How much fun do you have?

Several years ago, I woke with this nagging feeling that my life was feeling joyless.  I knew how to create fun for others but had forgotten to include myself.

I had spent so many years in my adult life being such a good girl, so responsible that I had forgotten how to lean towards joy. Now, I know where I learned it from—one of the world's greatest teachers, my mother! As a child, she would tell me, "You can't go out and play until your chores are all done!"

 Sound familiar?

It took me many years to realize that the chores are never done and that the fun should be prioritized.

Let me ask you...how much fun do you have? Given all things we face today, maybe it doesn't sound like a very important question, but truthfully there are many people, including me, who haven't spent nearly enough time in life having fun.  Are you one of them? And if so, what is the cost?


If I peeked at your calendar for the last month or so, how much fun would I see that you have in your life?  Would I see a calendar marked off with work, chores, meetings, errands, and others' caretaking?  Would I see that you blocked off at least an hour or two each week, just for you? Now imagine that they added an eighth day to the weekly calendar—could and would you create a full day of fun?  Or would you spend it the same way you spent the first seven days?  Would you get up and clean and organize something, find someone to save, spend time worrying, and if time allowed and had the energy, squeeze a little fun in? And would your fun be going out to dinner, watching a movie or go shopping?  Not that those things aren't fun (sometimes), but are you still having fun the same way you did 20 years ago?

This week, let's do a little exercise of little self-reflection and maybe a bit of homework.

I want to invite you to begin making a list of what is fun for YOU today.  Yes, I know this COVID thing certainly has tampered many of the ways we used to enjoy ourselves, like going to the theatre, a live concert, or visiting a museum.

Getting together with friends and family is certainly not easy or feasible for many. Let's face it—even going out to dinner comes with a backdrop of fear and hesitation.  I mean, what will we do when the weather no longer allows for outdoor seating?  

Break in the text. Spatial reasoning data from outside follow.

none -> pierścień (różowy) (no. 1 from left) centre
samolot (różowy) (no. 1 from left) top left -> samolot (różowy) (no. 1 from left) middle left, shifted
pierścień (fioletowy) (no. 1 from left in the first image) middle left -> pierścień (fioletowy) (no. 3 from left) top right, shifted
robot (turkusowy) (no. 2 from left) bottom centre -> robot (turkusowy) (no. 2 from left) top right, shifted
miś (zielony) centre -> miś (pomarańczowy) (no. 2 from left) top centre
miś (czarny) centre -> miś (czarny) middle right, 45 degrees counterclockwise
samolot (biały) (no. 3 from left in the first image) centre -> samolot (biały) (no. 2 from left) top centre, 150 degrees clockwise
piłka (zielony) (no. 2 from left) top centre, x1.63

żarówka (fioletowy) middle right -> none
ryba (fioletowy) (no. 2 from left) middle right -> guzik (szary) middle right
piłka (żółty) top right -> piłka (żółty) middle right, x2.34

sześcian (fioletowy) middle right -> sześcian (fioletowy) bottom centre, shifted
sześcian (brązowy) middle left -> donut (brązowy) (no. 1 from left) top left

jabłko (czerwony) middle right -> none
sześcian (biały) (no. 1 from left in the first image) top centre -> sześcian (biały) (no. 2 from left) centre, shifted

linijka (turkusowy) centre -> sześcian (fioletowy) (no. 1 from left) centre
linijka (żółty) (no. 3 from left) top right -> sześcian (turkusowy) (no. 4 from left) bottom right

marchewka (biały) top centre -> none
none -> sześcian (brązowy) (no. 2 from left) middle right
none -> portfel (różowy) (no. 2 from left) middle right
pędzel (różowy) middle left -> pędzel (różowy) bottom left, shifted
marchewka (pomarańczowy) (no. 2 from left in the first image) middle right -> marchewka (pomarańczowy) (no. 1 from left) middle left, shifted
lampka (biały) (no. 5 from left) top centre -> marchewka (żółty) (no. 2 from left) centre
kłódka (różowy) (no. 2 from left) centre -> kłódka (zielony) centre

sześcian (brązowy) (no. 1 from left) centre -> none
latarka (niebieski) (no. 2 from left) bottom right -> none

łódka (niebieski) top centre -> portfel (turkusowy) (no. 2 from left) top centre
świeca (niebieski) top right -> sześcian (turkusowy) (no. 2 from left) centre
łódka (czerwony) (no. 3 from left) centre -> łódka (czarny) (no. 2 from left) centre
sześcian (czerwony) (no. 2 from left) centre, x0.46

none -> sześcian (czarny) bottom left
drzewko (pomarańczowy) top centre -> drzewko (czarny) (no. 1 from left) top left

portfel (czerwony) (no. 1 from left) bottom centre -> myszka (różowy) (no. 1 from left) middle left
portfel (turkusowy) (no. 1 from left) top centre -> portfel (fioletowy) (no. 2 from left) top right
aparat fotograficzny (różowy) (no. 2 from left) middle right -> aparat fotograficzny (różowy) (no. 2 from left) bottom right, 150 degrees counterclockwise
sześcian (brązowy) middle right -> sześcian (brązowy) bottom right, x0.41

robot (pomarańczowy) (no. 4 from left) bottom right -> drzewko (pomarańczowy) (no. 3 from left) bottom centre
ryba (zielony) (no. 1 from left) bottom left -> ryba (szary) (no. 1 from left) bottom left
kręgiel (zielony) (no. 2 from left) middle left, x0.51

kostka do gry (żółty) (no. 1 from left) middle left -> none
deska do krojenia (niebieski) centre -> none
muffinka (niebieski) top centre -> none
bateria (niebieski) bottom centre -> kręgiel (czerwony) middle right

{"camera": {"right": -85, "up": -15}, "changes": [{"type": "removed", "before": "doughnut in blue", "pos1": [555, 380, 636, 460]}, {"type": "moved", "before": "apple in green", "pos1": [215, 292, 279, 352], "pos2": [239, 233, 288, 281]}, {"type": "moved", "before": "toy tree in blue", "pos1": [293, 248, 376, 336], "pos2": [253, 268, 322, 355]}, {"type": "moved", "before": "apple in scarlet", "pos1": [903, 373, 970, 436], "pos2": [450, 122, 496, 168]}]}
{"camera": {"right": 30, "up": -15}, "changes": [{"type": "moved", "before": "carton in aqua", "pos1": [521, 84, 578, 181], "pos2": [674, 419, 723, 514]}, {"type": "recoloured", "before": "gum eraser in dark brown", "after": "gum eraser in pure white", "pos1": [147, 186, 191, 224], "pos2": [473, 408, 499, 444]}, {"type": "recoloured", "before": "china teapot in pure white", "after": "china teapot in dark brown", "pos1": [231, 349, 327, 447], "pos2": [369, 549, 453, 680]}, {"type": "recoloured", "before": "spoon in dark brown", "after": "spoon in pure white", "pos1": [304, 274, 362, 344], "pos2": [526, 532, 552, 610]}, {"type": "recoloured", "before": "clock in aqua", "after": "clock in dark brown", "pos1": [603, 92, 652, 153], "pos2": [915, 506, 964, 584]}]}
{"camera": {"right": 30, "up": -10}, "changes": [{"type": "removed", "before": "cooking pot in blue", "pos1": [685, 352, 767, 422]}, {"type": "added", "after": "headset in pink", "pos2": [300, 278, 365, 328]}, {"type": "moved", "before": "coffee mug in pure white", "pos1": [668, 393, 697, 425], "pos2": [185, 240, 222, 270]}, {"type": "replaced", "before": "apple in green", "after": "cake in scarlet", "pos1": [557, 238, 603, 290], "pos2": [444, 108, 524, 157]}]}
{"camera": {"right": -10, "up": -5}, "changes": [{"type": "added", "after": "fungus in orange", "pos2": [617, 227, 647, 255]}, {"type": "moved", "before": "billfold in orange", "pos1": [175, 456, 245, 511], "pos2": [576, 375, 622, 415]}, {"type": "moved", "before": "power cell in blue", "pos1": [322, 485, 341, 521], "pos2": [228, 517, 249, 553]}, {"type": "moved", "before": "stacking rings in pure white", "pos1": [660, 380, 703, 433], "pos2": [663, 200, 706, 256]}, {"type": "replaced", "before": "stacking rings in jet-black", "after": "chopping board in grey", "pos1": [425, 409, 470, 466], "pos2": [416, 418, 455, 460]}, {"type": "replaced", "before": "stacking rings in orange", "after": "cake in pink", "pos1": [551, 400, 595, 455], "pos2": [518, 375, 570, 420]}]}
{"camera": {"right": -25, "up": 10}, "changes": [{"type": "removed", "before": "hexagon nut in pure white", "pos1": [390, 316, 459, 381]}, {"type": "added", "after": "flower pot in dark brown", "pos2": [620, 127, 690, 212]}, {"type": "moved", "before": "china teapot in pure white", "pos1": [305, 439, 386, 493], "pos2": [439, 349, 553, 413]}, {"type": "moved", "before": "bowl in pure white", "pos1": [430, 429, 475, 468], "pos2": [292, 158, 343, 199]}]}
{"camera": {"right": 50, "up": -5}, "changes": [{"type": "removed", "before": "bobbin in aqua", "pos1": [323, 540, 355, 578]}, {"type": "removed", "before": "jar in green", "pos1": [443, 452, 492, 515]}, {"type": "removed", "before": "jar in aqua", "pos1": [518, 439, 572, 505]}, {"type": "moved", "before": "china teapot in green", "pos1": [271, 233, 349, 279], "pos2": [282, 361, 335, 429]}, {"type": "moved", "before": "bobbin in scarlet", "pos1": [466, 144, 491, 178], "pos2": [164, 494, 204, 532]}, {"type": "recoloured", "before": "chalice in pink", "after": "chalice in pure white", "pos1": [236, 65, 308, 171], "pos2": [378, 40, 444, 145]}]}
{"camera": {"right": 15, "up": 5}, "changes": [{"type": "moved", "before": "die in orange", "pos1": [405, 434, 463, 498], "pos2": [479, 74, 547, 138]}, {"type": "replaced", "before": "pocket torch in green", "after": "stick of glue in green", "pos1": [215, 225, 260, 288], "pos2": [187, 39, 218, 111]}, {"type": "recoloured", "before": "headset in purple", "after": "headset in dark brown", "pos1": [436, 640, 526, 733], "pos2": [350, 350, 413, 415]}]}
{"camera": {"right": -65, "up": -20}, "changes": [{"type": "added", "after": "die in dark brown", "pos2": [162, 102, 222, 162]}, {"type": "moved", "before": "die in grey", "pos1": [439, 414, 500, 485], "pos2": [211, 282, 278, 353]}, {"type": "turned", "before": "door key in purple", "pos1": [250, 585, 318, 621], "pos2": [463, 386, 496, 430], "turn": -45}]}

When making this list, certainly include those memories of pre-COVID experiences that brought joy and fulfillment. However, perhaps you have discovered something new in the last few months—something simple, like spending time in nature, painting, or learning a musical instrument. Maybe it's writing, online Tai Chi, or even mediation that seems to fill your well.  It is also important to consider the activities and experiences that no longer feel joyful.  For me, shopping no longer has the joy factor that it once had, nor does entertaining others.

Once you have created your list, try expanding ideas by asking others how they have fun?  That was how I discovered kayaking—my #1 way that I spend any free time lately.

What you may find is that most people aren't necessarily having fun bungee jumping off cliffs, or sailing across continents, but they are actually finding deep satisfaction in some of the simplest ways.

Once you have a healthy list of ideas, I encourage you to PRACTICE, PRACTICE, PRACTICE!

What do I mean by practice? It means that you experiment, that you are mindful—noticing before, during, and after— aware of the physical feelings and emotions that arise and learning what works as you go. 

For example, whenever possible, I try to plan my work week around the weather to be sure to have time to kayak. I consciously set aside a few 2 hr blocks of time each week. Now, sometimes getting to the lake can be challenging because it is so easy to let things and people distract my intention. In the past, it would have been an easy excuse to change my plans.  But I know once I am on the lake in my boat, it is an immediate calm that sweeps through my entire body bringing an instant smile to my face. I love the silence, nature, and warm sun on my skin. I practice deep gratitude and appreciation. The lasting benefit of this experience spills over to every area of my life. It sparks more creative juices, patience, and energy for my work and relationships. 

Remember, this is a practice, not perfection, so I invite you to be aware of judgment.  Just because you used to enjoy entertaining, doesn't mean you have to feel the same way today, nor does it mean that you will never enjoy it again. And just because someone in your life doesn't share the same fun doesn't mean that they are bad or wrong, nor should it mean that you should deprive yourself of that joy.

Make fun a priority in your life—I promise you won't regret it!